Dünya çapında tanınan önemli tarihçimiz Kemal Karpatın Timaş Yayınlarından çıkan ikinci kitabı Kimlik ve İdeoloji, Türkiyenin ideolojik serüveniyle ilgili makaleleri bir araya getiriyor. Ülkenin demokratik bir düzen kurmak için geçirdiği dönemleri inceleyen kitabın ana konusunu iktidar ve muhalefet ilişkileri oluşturuyor. Kitapta Karpat, Türkiyenin modernleşme sürecinde kimlik oluşumlarının izlerini Osmanlı tarihinde arayarak okura çok boyutlu bir politika ve tarih okuması sunuyor.
Osmanlının son yıllarında Romanyalılar, Türkler, Yahudiler, Ermeniler, Ruslar ve Rumların bir arada yaşadığı ve her bir topluluğun kendi milliyetinin, kimliğinin ve inancının tamamen bilincinde olduğu Dobrucada doğan Karpat, çok kimlikle büyüme tecrübesini tarihçi yetkinliğiyle birleştirerek Türkiyede etnik, millî ve dinî kimliklerin kökenini araştırıyor. Cumhuriyetin çözülmemiş sorunlarından biri olan Türklük tanımının Osmanlıdaki ve Türkiye Cumhuriyetindeki çağrışımlarını karşılaştırıyor.
Karpata göre, küreselleşme çağında özgür bireylerden oluşan etno-dinî ve kültürel cemaatler kimliğin yörüngeleri olarak hayati bir rol oynayacak ve ahlaki ve manevî gücün kaynakları olacak. Bu anlamda Karpat, siyasallıktan arınmış din yeni küresel düzenin ruhsal kalesidir diyor. AK Parti iktidarını da bu yüzden Türk siyasetinde bir dönüm noktası ve ileriye dönük yeni bir dönemin başlangıcı olarak görüyor. Ona göre AKP Türkiyenin çok karmaşık ideolojik tarihinde ideolojinin sonunu temsil ediyor.
Karpat, din, ırk, devlet, ulus, modernleşme ve gelenek gibi pek çok kavrama Osmanlı ve Türkiye bağlamında ilmî bir bakış açısıyla ışık tutuyor.
Kitap, günümüzün meselelerine sağlam bir tarih bilinci ile yaklaşma adına ilim dünyamıza bir katkı sayılmalıdır.
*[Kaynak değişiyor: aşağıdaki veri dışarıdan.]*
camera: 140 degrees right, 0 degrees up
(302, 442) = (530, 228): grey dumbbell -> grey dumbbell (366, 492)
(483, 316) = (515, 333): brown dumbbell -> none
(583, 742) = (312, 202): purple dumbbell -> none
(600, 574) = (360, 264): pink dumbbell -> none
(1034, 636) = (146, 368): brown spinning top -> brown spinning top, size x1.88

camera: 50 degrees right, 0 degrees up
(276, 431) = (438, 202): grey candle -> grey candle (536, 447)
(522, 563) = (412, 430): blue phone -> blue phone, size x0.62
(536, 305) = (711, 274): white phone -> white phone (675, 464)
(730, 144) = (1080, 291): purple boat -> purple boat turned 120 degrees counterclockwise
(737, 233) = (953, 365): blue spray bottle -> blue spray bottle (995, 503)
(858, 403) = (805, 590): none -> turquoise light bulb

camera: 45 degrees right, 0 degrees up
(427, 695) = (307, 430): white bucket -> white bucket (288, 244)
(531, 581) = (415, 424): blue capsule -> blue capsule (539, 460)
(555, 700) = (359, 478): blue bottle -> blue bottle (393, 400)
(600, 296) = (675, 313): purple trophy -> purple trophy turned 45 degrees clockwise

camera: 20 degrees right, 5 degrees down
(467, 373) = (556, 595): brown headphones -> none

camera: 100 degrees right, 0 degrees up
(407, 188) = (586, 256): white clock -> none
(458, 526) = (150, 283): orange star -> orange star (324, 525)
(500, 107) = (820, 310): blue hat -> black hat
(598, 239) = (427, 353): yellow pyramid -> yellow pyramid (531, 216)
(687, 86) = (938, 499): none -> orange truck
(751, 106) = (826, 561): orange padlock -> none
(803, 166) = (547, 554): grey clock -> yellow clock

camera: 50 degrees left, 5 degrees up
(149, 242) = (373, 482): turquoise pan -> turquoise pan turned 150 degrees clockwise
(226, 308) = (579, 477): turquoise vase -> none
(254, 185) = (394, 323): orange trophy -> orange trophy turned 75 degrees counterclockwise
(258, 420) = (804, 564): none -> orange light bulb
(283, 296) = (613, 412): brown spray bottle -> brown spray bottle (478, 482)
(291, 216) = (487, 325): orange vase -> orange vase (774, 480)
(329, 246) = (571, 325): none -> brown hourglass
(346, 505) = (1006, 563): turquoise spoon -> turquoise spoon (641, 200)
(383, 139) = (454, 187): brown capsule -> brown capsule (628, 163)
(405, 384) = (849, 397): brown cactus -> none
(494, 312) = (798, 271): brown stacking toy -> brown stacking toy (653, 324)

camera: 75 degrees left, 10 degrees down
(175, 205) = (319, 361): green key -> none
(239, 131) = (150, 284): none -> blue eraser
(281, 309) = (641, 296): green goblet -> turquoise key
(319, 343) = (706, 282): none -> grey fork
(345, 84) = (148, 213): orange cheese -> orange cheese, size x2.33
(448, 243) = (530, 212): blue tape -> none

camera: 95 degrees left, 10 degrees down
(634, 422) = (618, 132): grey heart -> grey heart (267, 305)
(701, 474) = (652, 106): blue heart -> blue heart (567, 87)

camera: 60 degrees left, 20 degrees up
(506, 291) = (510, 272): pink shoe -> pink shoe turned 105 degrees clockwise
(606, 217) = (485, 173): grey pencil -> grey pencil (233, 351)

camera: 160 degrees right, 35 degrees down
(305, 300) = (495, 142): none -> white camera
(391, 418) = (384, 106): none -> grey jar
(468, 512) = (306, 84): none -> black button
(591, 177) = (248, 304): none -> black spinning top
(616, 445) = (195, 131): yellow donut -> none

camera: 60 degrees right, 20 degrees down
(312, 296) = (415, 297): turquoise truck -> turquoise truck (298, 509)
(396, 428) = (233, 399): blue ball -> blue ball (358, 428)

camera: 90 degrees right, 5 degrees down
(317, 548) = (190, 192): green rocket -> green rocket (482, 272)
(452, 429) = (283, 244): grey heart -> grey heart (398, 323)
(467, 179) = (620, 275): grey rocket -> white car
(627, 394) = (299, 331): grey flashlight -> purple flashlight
Türkiye Cumhuriyeti tarihinde ilk muhalefet, sağlam temellere dayanarak ortaya çıkmış fakat iktidar tarafından susturulmuştur. Her muhalefet dinci yobazlara mal edilerek, bunlara karşı her tedbir ileri medeniyet uğruna mübah sayılmıştır. Neticede devleti idare eden hükümet vatandaşın düşüncesini koruyan bir kurum olmaktan çıkarak ideolojileri yürütme ve gerçekleştirme aracı olmuştur. Türkiyede hakim elit felsefesi, daima tepeden inme ve devleti araç haline getirerek idealize edilmiş soyut bir medeniyet oluşturmak istemektedir. Halbuki halkın medeniyet anlayışı somuttur ve refah, adalet, güvenlik gibi pratik amaçları öngörür. Ben şahsen halkımızın olgunluğuna, dengeli hareket edceğine, temelde demokrat ruhlu olduğuna ve gerçek demokrasinin Türkiyede insanlara sonsuz maddi ve manevi ufuklar açacağına inandığım kadar birçok aşırılıkların ve eski yaraların demokratik bir hava içinde tartışılarak çözümleneceğine ve kimlik ve kültür bunalımına son verileceğine de inanmaktayım.